Docker changed the way we thought about environments. Suddenly with containers,maintaining separate spaces for development, staging and production seem to be a pain. I prefer setup my containers once for the project and then keep making changes to the code. Updates are pushed to GitHub and then deployment there on is just about running a couple of commands on target machine.
Docker is the world’s leading software container platform. Developers use Docker to eliminate “works on my machine” problems when collaborating on code with co-workers. Operators use Docker to run and manage apps side-by-side in isolated containers to get better compute density. Enterprises use Docker to build agile software delivery pipelines to ship new features faster, more securely and with confidence for both Linux and Windows Server apps.
Instance of MongoDB running on the docker machine actually accesses the physical data from the store on the machine on the cloud. Testing a web server (Django based application running on Gunicorn) in isolation here is not very straightforward as it would have been running application on a simple machine
Lets have a look at what happens if we did not have the Docker container itself.

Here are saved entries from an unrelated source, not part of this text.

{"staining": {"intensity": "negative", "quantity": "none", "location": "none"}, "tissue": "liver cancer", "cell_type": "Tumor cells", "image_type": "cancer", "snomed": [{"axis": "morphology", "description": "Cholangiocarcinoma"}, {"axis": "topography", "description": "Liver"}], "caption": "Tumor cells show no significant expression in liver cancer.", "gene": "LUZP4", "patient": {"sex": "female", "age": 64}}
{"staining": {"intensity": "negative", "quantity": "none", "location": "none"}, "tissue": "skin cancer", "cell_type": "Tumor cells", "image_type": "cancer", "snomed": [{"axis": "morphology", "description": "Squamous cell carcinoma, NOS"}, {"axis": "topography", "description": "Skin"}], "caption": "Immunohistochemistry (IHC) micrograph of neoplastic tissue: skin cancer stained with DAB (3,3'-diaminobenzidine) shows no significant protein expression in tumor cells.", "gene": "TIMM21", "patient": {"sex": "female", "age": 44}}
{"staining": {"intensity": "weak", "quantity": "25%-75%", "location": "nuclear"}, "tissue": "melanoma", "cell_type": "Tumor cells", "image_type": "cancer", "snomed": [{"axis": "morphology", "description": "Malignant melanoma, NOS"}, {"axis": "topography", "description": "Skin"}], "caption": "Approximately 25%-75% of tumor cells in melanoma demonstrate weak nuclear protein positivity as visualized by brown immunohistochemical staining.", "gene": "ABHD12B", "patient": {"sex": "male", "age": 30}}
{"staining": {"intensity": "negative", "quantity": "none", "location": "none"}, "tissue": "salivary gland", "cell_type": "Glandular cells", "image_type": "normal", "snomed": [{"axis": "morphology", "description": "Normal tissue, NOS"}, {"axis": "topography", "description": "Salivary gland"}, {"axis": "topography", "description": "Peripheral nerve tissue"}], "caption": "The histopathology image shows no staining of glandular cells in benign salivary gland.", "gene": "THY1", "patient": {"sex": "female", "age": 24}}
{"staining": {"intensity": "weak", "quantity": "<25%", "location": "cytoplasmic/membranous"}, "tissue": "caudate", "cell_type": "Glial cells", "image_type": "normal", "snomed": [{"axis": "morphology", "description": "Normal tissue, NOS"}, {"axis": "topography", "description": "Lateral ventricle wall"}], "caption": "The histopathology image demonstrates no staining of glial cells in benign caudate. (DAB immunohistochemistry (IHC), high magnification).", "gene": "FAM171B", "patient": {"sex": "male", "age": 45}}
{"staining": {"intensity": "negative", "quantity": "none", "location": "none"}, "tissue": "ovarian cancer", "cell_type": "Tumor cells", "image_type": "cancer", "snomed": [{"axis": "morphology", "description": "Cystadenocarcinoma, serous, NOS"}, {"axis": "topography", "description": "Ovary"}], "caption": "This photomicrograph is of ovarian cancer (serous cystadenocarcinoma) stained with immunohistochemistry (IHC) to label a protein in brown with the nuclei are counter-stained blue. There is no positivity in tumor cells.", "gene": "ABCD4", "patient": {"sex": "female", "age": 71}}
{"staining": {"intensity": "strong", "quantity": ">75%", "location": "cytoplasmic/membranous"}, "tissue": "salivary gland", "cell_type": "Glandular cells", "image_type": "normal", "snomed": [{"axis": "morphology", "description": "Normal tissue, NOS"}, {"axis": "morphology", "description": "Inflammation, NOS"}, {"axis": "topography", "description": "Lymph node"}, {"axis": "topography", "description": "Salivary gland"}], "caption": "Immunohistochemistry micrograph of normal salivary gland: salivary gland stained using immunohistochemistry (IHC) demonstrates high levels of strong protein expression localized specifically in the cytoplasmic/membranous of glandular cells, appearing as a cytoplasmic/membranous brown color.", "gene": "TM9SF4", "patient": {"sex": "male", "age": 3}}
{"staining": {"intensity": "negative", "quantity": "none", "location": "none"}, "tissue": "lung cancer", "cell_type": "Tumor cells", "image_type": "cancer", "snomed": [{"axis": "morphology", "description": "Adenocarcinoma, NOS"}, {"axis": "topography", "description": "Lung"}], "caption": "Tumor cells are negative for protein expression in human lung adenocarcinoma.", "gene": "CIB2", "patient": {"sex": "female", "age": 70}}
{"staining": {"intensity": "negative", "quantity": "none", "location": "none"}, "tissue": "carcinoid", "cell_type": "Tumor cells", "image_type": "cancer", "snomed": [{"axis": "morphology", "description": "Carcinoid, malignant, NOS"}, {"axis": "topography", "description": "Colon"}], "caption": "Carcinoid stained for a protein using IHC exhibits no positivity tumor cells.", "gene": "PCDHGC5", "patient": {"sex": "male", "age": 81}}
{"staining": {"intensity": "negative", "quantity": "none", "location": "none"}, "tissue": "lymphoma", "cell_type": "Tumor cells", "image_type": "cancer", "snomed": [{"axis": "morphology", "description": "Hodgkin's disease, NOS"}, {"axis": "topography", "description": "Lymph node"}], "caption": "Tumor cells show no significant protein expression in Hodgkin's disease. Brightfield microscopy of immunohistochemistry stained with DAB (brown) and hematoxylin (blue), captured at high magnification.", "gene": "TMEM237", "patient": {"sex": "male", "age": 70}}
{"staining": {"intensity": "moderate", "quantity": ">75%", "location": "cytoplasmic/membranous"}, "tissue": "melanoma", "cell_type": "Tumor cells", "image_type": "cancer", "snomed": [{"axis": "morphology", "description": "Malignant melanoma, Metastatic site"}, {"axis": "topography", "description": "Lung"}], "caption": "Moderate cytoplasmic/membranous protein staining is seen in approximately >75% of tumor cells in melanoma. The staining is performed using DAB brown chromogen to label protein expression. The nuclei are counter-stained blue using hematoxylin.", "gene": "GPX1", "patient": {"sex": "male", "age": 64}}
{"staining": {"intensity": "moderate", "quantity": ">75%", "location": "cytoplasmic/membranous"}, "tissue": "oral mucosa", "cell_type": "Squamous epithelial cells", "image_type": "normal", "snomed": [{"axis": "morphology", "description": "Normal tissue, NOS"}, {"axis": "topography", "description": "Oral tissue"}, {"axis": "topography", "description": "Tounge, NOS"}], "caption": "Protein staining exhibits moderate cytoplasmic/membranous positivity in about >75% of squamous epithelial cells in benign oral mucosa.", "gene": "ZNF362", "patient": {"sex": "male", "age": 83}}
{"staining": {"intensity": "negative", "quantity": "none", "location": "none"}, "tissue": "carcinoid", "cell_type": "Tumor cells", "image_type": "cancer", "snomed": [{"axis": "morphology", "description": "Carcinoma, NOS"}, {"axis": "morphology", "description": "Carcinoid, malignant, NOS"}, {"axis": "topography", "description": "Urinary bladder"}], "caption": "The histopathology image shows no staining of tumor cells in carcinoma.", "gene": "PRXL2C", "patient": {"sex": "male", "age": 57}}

./manage.py runserver 0.0.0.0:8000
You could have opened up the Django test server (on the cloud machine, without any container running) with a simple command running on current directory( same as the project folder, If you have not done Django before on Linux, I might as well write another blog exclusively for that.)
Here one needs to remember that though the data is on the same machine (cloud machine), there is no Mongo instance running on the machine. Recollect that Docker container is the one who has Mongo installed , so in which case you have the data but no means to access the data.
Counter argument could be – for testing purpose Mongo can be thought of being installed on the cloud machine as well. This from my perspective defeats the entire purpose of containerization. One cannot assume host machine (cloud machine) to have any or all parts of docker images replicated.
Here’s how you can get things done
Expose port 8000 (or any convenient ) from within the docker container
Run the docker container
Get inside the docker container using :
$ docker exec -it <docker container id> /bin/bash
Stop the Gunicorn process – Your Django test server is better suited for debugging
$ pkill <gunicorn process id>
$ ./manage.py runserver 0.0.0.0:8000
This gets the Django test server out of the shrouding into the open, remember to close it back when testing is done
This actually exposes the test Django server outside onto the cloud , and you can test fire your API @ port 8000. API can access the database since the container is running + you can now even use pdb.set_trace() to debug line by line.
Once you are done testing :
Stop Django test server
Change image of container , remove EXPOSE 8000
Bind Gunicorn to socket file and let Nginx access that as upstream proxy
For more on how to : In my other blog
So once after testing is done , you are shrouding Gunicorn again behind Nginx and exposing only one port 8080 for Nginx.